Generalized Vandermonde-Matrix

Question

Let $z_1, \ldots, z_n \in \mathbb{C}\setminus\left\lbrace 0 \right\rbrace$ be distinct complex numbers, $\lambda_1 < \lambda_2 < \ldots < \lambda_n$ positive integers and define $$A = \left( z_i^{\lambda_k}\right)_{i,k = 1,\ldots, n} = \begin{pmatrix} z_1^{\lambda_1} & z_1^{\lambda_2} & \cdots & z_1^{\lambda_n} \\ z_2^{\lambda_1} & z_2^{\lambda_2} & \cdots & z_2^{\lambda_n} \\ \vdots & \vdots & \ddots & \vdots \\ z_n^{\lambda_1} & z_n^{\lambda_2} & \cdots & z_n^{\lambda_n} \end{pmatrix}.$$ Is it true that $A$ is invertible?

I found this related question but it deals with finite fields where in my case the underlying field is the complex plane.

If $\lambda_k = k -1 $ for $k = 1, \ldots, n$, then $A$ is the well-known Vandermonde-Matrix, so in this case the answer is positive. I have tried to calculate the determinant of $A$ analogously to how it's done if $A$ is the Vandermonde-Matrix but without success.

Does anyone have a reference or a proof which answers this question?

Thanks in advance...

Answer 1

It is not necessarily invertible. Consider $z_1 = 1, z_2 = -1$, with $\lambda_1 = 2, \lambda_2 = 4$. Then the resulting matrix is $2 \times 2$ matrix of ones, which is clearly not invertible.

To see why this in general is not necessarily invertible, think of the Vandermonde matrix as polynomial interpolation. The normal Vandermonde matrix, for example, gives the $(n - 1)$th degree polynomial going through $n$ distinct points.
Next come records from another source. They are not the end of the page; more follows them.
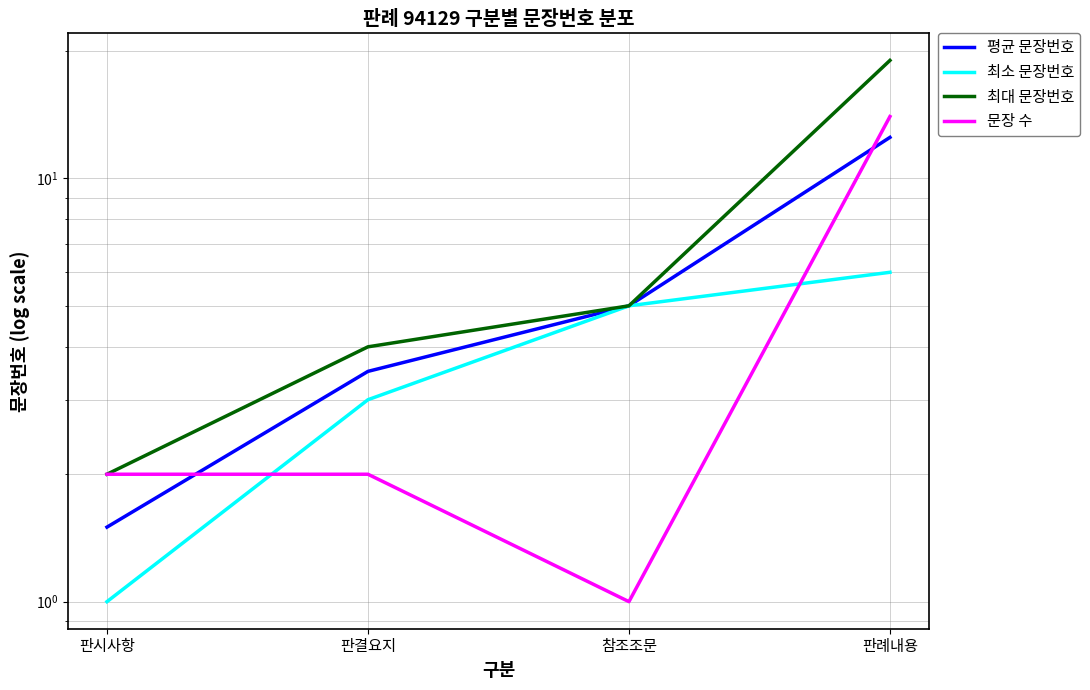

How many data points in 평균 문장번호 are less than 5?

2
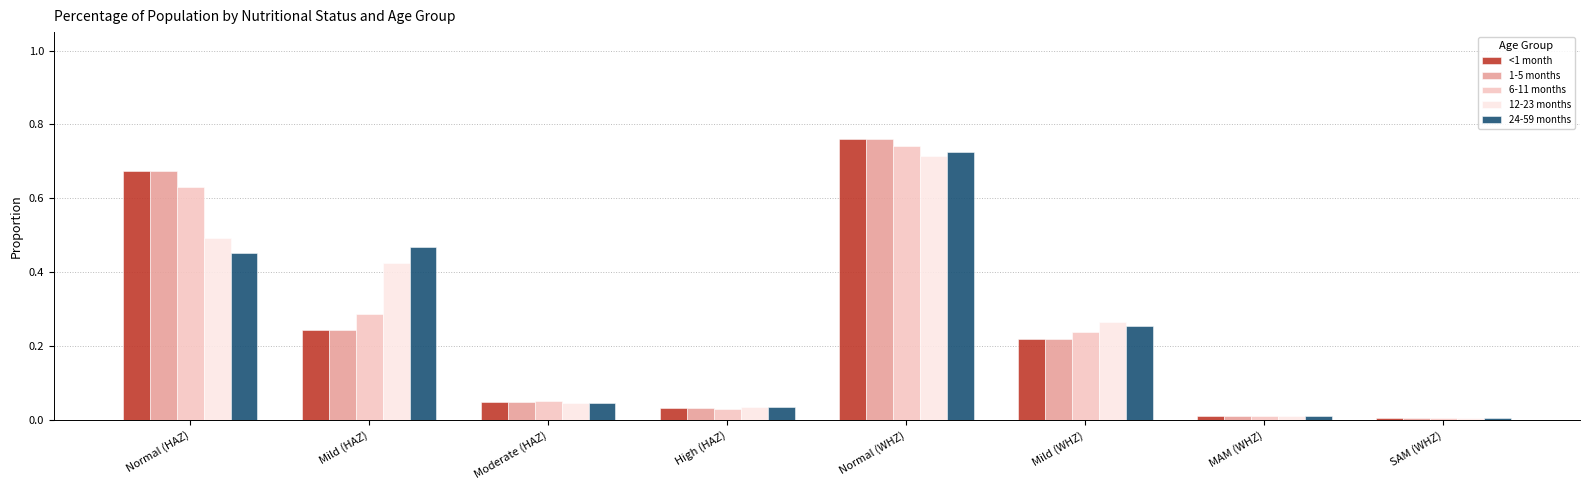

Which category has the highest value in the 12-23 months series?

Normal (WHZ)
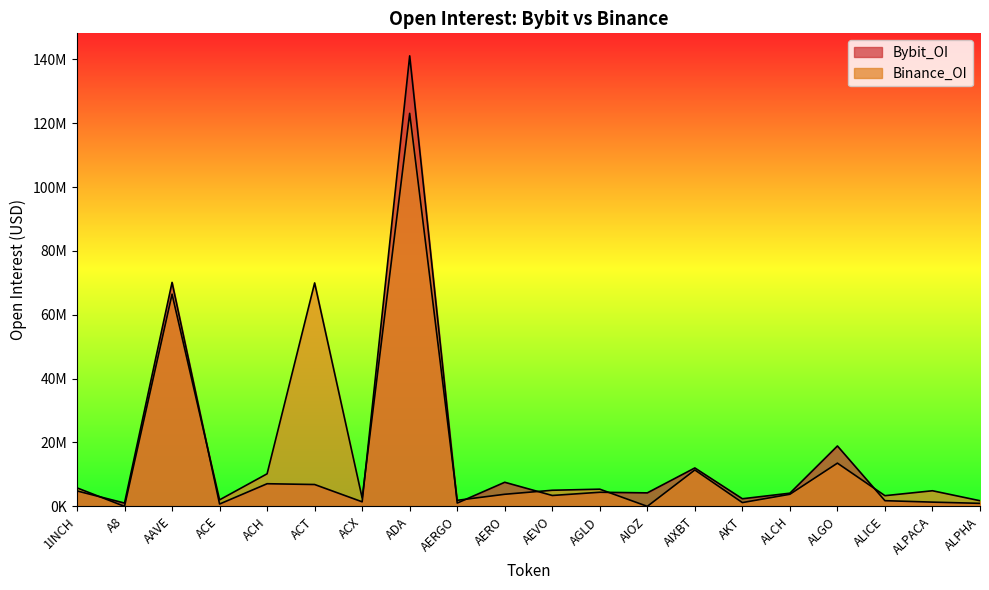

Where is Binance_OI nearest to the value 61542492?

AAVE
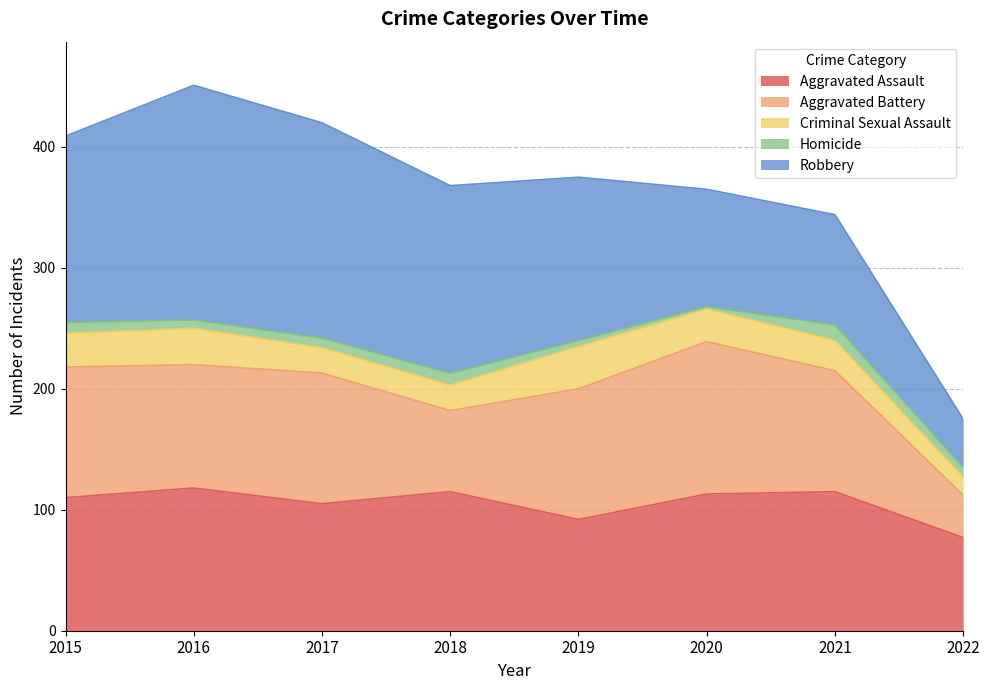

What is the spread (max minus min) of values at 2017?

170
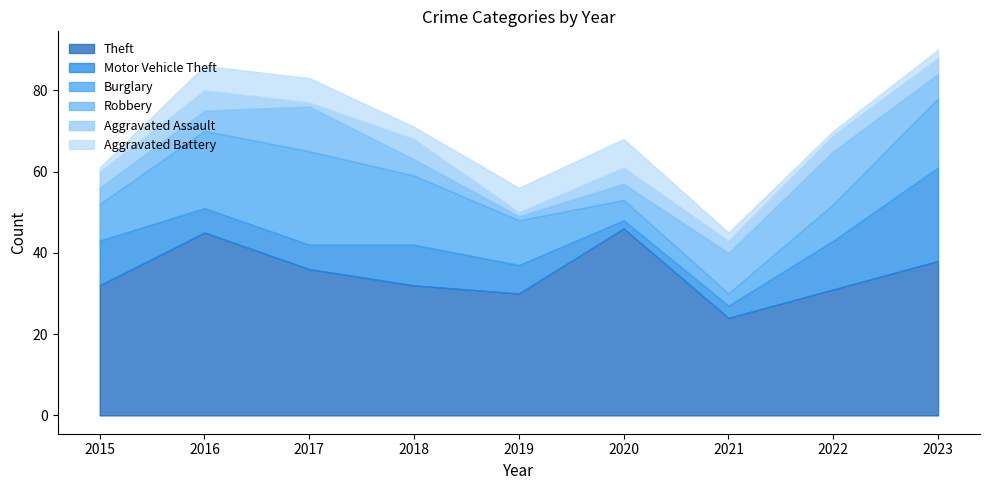

True or false: Theft and Aggravated Battery cross at least once.

False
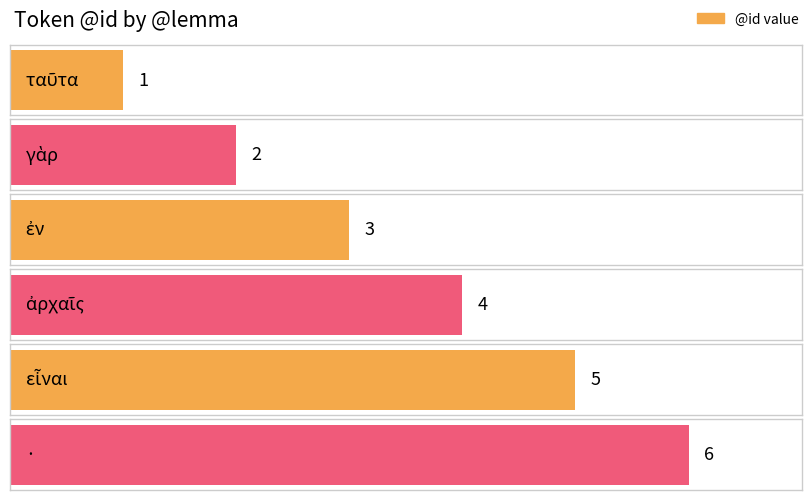

How many values are below 4?

3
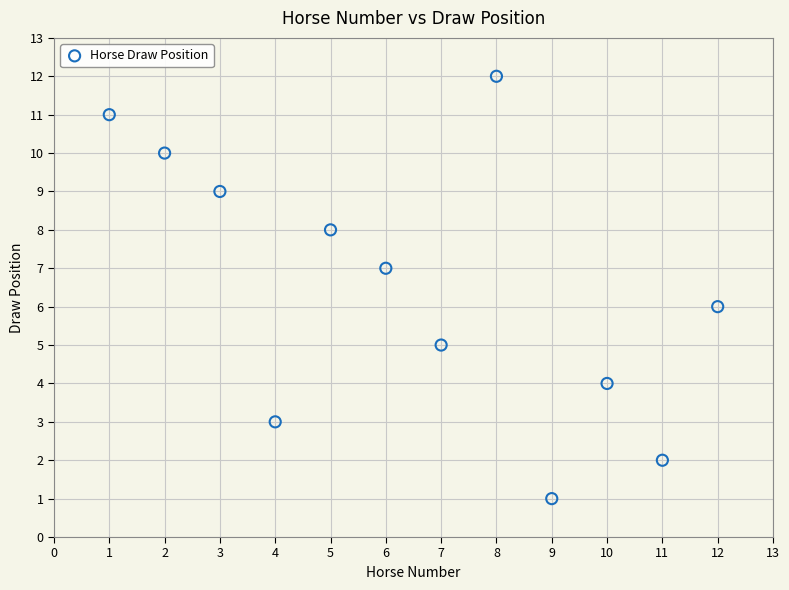

What is the average X value?

6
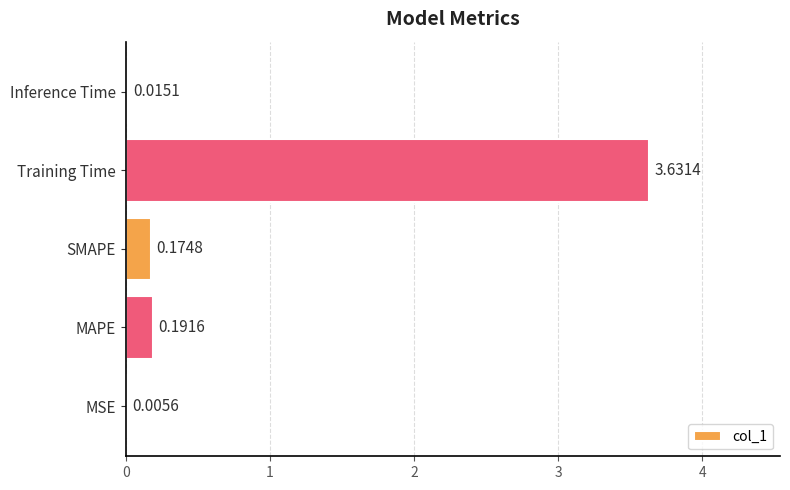

Between MSE and Inference Time, which is larger?

Inference Time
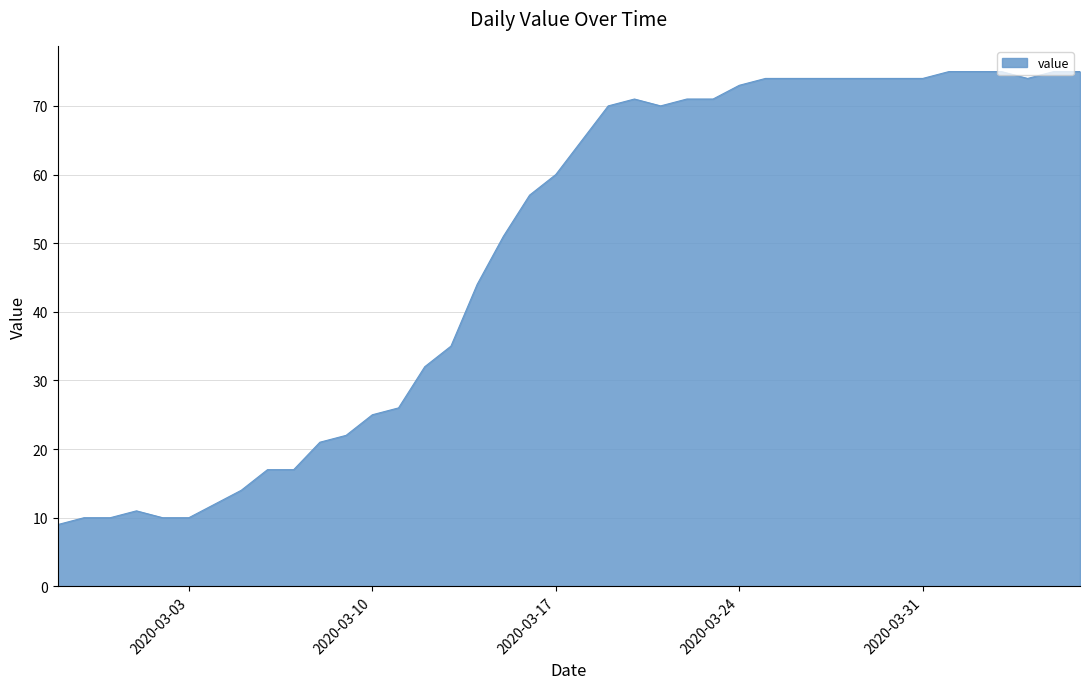

What is the difference between the maximum and minimum values?

66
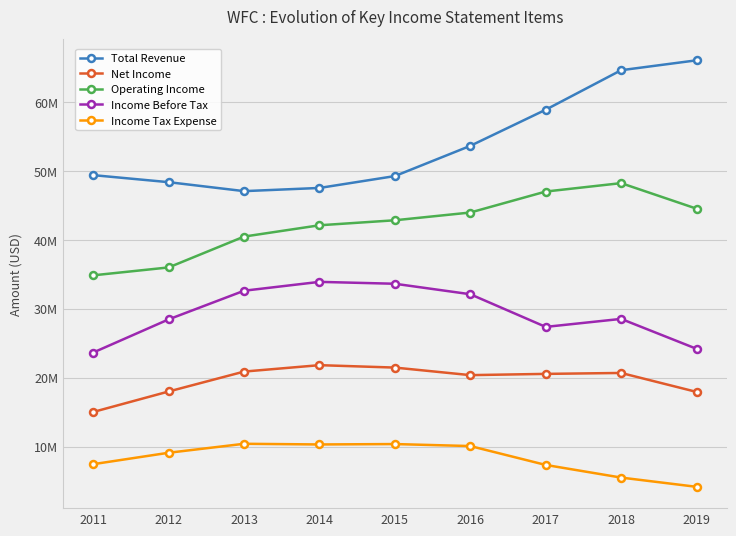

What is the difference between the maximum and second lowest values in the Net Income series?

3883000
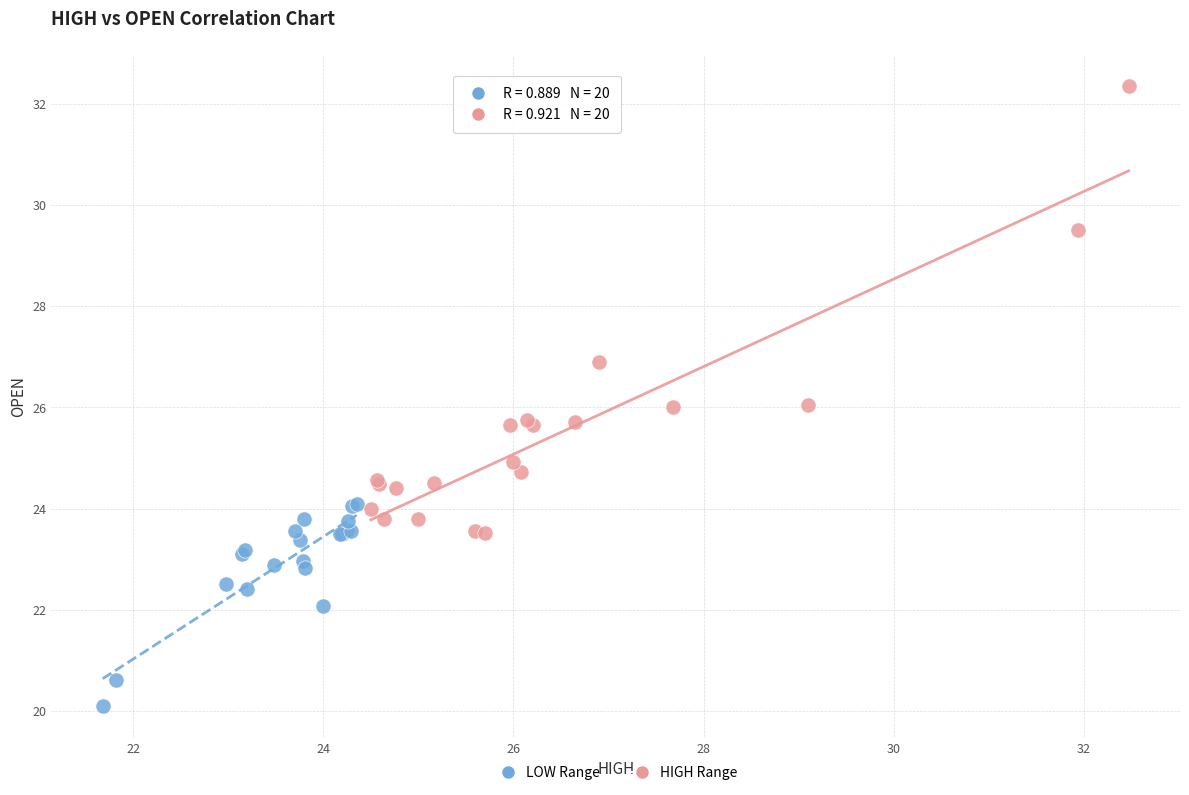

Which series reaches the minimum Y coordinate?

LOW Range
What you are asking here is to find a polynomial whose coefficients are all zero except the coefficients to the terms $x^{\lambda_1}, x^{\lambda_2}, \cdots, x^{\lambda_n}$. To construct a counterexample, we just need to note that such a polynomial has $\lambda_n - \lambda_1$ nonzero roots, and if $n$ of these $\lambda_n - \lambda_1$ roots are distinct, we could find $n$ distinct values to give to $z_1, \cdots, z_n$ and have the matrix be singular (why?).